The Tilted World
Tom Franklin and Beth Ann Fennelly tell the story of a historic catastrophe, the Great Mississippi Flood of 1927, through the eyes of people in a fictional town, Hobnob. Set during Prohibition, the novel also demonstrates the futility of that “noble experiment” and how it caused normally law-abiding citizens to flout the law and led to corruption at many levels.
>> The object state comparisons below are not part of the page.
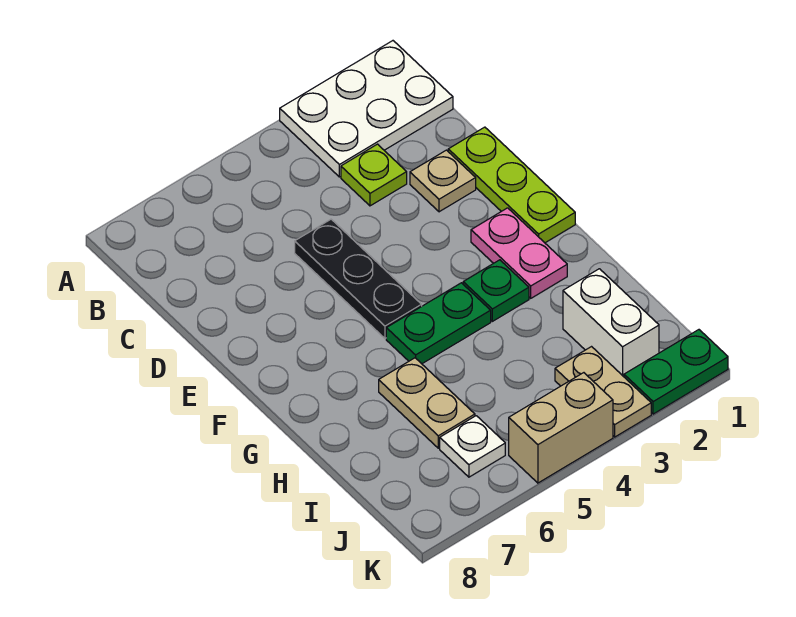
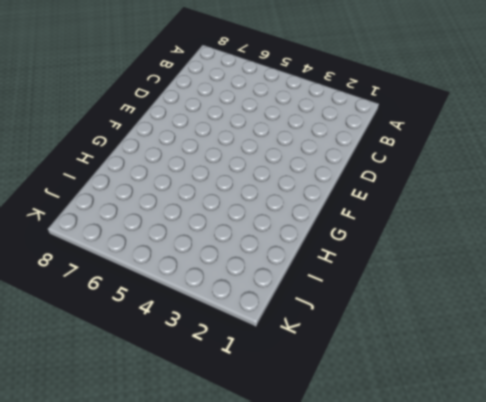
none -> white plate A1:B3 level 1
none -> lime plate C3 level 1
none -> lime plate D1:F1 level 1

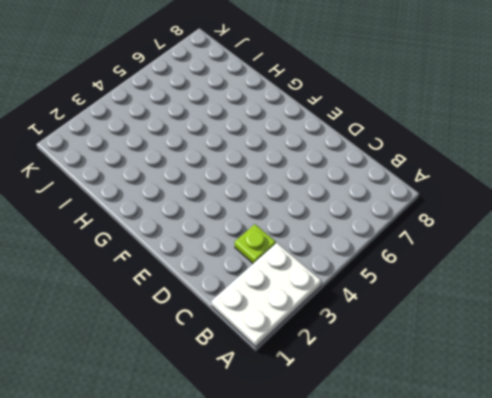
none -> lime plate D1:F1 level 1
none -> tan plate D2 level 1
none -> black plate D5:F5 level 1

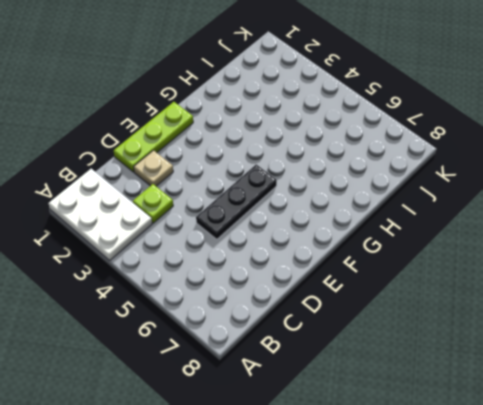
none -> pink plate F2:G2 level 1
none -> green plate G3 level 1
none -> green plate G4:G5 level 1

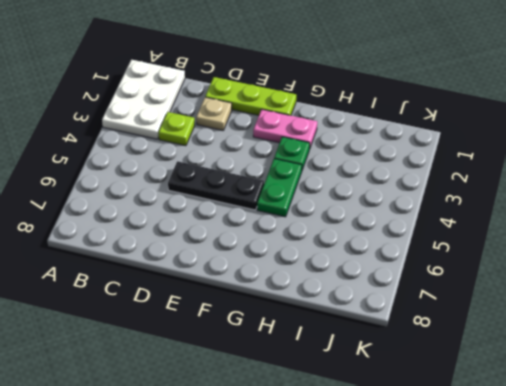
none -> tan plate H6:I6 level 1
none -> white brick I2:J2 level 1
none -> tan plate J3:K3 level 1

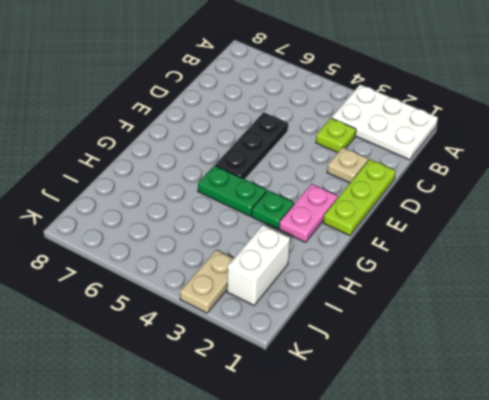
none -> tan plate H6:I6 level 1
none -> white plate J6 level 1
none -> green plate K1:K2 level 1

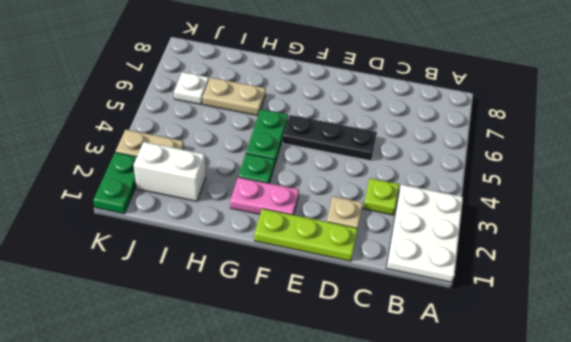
none -> tan brick K4:K5 level 1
The story centers around a bootlegger named Jesse and his wife, Dixie Clay, now a talented bootlegger herself. Jessie is selfish, mean and cruel, the marriage has broken down, and Dixie is haunted by the loss of a baby son. Enter two federal revenue agents, one of whom, Ingersoll, is a decorated WWI veteran and an orphan. They’ve been sent by Secretary of Commerce Herbert Hoover to find out what happened to two other agents who have gone missing. When Ingersoll finds a baby boy orphaned after a shootout at the general store, he feels compelled to find a home for him, which leads him to the bootlegger’s wife. Meanwhile, the rain keeps falling and the townspeople are working day and night to keep the levee secure.
In the Authors’ Note, Franklin and Fennelly mention that “despite being considered by many to be the worst natural disaster our century has endured, the flood of 1927 seems largely forgotten today.” Thank goodness it has not been forgotten by the authors, as they have written an absorbing, suspenseful and richly atmospheric story, which I enjoyed tremendously. The era is evoked skillfully, with no awkward information dumps, yet one feels that one has actually been there and lived through the flood. Most highly recommended.